With these findings, we proposed an upgrade to SSC’s faucets and toilets with EPA-approved WaterSense® labels. These labels provide a standard identification for water-efficient plumbing fixtures. New faucets utilize from 1.2 to 1.5 gallons per minute, with 38% reduction in water flow. The average expected return is in the neighborhood of 30% of potable water conserved. Restrooms at this facility consume about 700,000 gallons of water each month. At a non-residential Cobb County water rate of $4.22 per thousand gallons, this yields an average fee of $2950 per month. Upgrading traditional faucets for automated ones (at a price of about $100 each) will require an investment of $38,400. New water-efficient toilets for The Home Depot will cost approximately $100 each, or a total of $25,600. Before labor and installation, this total investment will cost over $64,000.
By reducing water usage by 30%, the Home Depot will be saving around $880 each month; at this pace, the full return of investment will occur in approximately 6½ years. According to research, the estimated footprint of each gallon of water is about 1.128 grams of CO2 equivalents. The Home Depot’s facilities will produce nearly 237,000 fewer pounds of CO2 each month from this upgrade. After a 20-year period, they will have preserved more than 50 million gallons of water and sequestered 57,000,000 lbs. of CO2.

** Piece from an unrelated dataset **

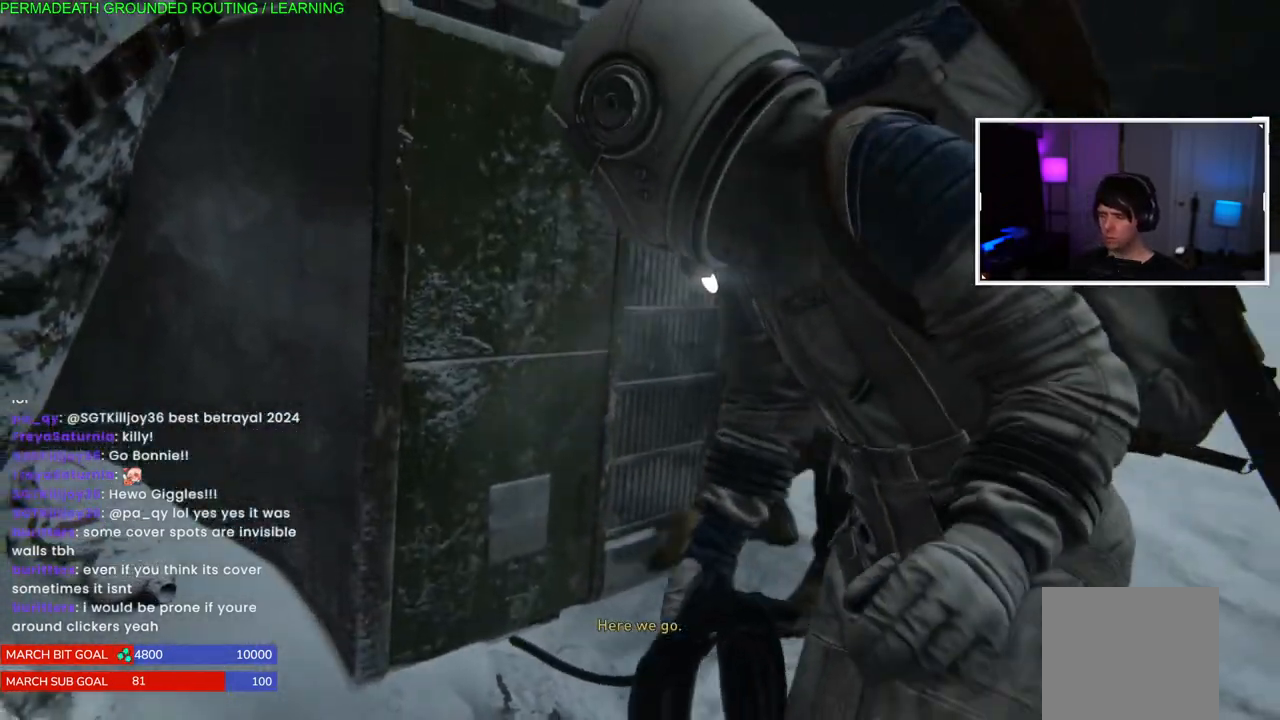
{"buttons": [], "left_stick": "center", "right_stick": "center", "events": []}
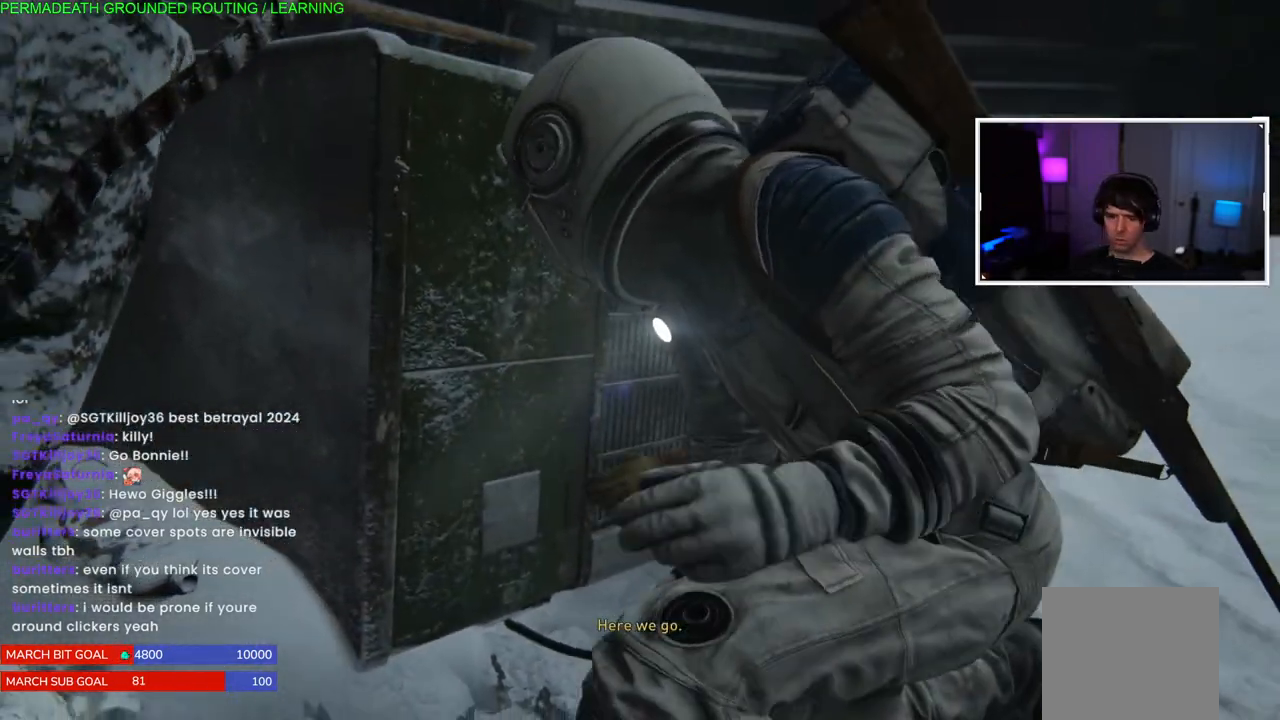
{"buttons": [], "left_stick": "center", "right_stick": "center", "events": []}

As an Industrial Engineering student, adding the Carbon Reduction Challenge to my resume proved to be not only an outstanding opportunity but also a way to make a positive impact on the environment. By implementing this project, The Home Depot will save money and significantly reduce water waste. Our project is a win-win for all stakeholders. As the impact of global warming becomes more evident, we must take proactive and often radical approaches to increase our efficiencies and discover innovative ways to reduce our carbon footprint.
The Challenge is funded by a grant from the Ray C. Anderson Foundation's NextGen Committee and the Scheller College Dean's Innovation Fund, and is an affiliated project of the Georgia Tech Center for Serve-Learn-Sustain.
Fernando Icaza is studying Industrial and Systems Engineering at Georgia Tech's H. Milton Stewart School.